Kedua, masyarakat yang semakin majemuk akibat perkembangan infrastuktur dan kemajuan ekonomi yang sangat cepat dan kemajuan ekonomi juga memiliki peran dalam perubahan komposisi sosial masyarakat. Peraturan yang dikeluarkan pemerintah Siak serta peraturan-peraturan mengenai perkampungan adat lainnya seringkali terbentur keberagaman masyarakat yang semakin meningkat dalam mengatur penerapan sistem budaya masyarakat adat. Aturan budaya masyarakat adat saat ini sudah semakin dilupakan karena besarnya populasi pendatang dalam masyarakat akibat migrasi.
Ketiga, kurangnya dokumentasi budaya masyarakat adat. Saat adat masih menjadi rujukan utama dalam kehidupan masyarakat yang relatif homogen, semua aspek kehidupan diatur oleh aturan adat.
Rangkaian aturan ini biasanya diturunkan dari generasi ke generasi, dari mulut ke mulut, tidak secara tertulis. Para tokoh dan pemimpin adat menjadi rujukan utama masyarakat dalam mencari petunjuk untuk menyelesaikan masalah. Oleh karena itu, adat perlahan memudar saat para tokoh dan pemimpin adat ini meninggal dunia dan generasi muda mulai kesulitan mencari nasihat dari para tokoh yang memiliki pengetahuan tentang sistem adat dan budaya ini.
Oleh karena itu, ada beberapa langkah yang harus diambil untuk memastikan bahwa peraturan daerah yang dibuat dapat mengampu masyarakat adat secara efektif. Pertama, pengambil keputusan harus berusaha untuk benar-benar memahami kondisi masyarakat lokal dan mengukur aspek kehidupan masyarakat yang dapat dikelola melalui sistem pemerintahan adat ini. Peraturan juga harus dikembangkan dari bawah.
Untuk menggantikan aturan adat yang mungkin sudah pudar atau tidak tercatat, peraturan baru mungkin perlu dibuat dan hal ini harus disepakati oleh semua pihak. Kemudian, dalam penerapannya, pemerintah juga perlu mendorong diikutsertakannya nilai-nilai perlindungan lingkungan dalam peraturan ini.
Kedua, diperlukan adanya komite adat yang bersifat inklusif.
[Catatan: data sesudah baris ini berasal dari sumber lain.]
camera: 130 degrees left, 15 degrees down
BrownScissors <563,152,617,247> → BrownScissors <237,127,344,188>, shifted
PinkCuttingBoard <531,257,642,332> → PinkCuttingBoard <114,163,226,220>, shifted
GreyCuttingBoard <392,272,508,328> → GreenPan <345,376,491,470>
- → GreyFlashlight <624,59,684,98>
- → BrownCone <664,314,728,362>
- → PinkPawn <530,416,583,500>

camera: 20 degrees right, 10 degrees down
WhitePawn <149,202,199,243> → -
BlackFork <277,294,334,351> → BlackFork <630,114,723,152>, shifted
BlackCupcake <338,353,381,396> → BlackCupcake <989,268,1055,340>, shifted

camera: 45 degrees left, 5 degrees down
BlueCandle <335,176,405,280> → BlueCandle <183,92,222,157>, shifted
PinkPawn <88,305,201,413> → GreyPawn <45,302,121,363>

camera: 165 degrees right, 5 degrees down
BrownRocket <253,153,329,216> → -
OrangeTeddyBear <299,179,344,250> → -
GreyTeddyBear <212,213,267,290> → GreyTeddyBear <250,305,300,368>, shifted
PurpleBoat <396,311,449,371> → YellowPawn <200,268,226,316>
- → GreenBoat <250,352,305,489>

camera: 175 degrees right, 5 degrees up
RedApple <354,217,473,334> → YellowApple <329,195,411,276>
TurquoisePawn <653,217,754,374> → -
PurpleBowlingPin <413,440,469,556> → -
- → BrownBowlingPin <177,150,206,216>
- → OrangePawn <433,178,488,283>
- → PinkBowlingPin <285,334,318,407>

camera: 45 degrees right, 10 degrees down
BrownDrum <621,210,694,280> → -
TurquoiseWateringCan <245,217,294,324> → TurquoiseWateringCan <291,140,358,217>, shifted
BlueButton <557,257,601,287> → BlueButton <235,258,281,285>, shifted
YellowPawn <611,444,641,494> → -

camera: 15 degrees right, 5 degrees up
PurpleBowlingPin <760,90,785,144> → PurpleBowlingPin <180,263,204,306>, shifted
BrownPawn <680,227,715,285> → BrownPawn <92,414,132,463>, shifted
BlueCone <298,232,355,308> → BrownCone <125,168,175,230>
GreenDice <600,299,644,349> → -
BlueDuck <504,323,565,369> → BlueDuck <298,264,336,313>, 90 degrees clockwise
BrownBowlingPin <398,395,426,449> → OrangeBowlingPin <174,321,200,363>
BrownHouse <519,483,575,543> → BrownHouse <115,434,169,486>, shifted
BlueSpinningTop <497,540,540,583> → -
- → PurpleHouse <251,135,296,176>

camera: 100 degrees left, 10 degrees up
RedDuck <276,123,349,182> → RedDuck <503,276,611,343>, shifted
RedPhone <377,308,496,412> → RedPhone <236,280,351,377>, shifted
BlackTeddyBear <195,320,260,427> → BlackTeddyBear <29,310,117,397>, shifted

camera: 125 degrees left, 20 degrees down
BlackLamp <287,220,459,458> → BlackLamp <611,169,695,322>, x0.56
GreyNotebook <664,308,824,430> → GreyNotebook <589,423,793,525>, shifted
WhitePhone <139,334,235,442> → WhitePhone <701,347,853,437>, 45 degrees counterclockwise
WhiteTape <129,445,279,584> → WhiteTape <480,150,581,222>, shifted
Untuk itu, komunikasi dan kolaborasi yang intensif harus dilakukan dengan unsur-unsur masyarakat adat, seperti tokoh masyarakat dan pejabat desa, agar dapat mempercepat pembentukan lembaga tradisional di setiap desa sasaran.
Hingga kini, banyak masyarakat lokal di Indonesia yang masih kesulitan, dan seringkali gagal, untuk melestarikan nilai-nilai tradisional mereka. Oleh karena itu, upaya menghidupkan kembali budaya yang telah lama hilang ini akan sulit dilakukan dari atas. Aturan dan perundang-undangan yang mengatur pengakuan masyarakat adat dan hak ulayat tidak akan efektif tanpa dukungan masyarakat itu sendiri.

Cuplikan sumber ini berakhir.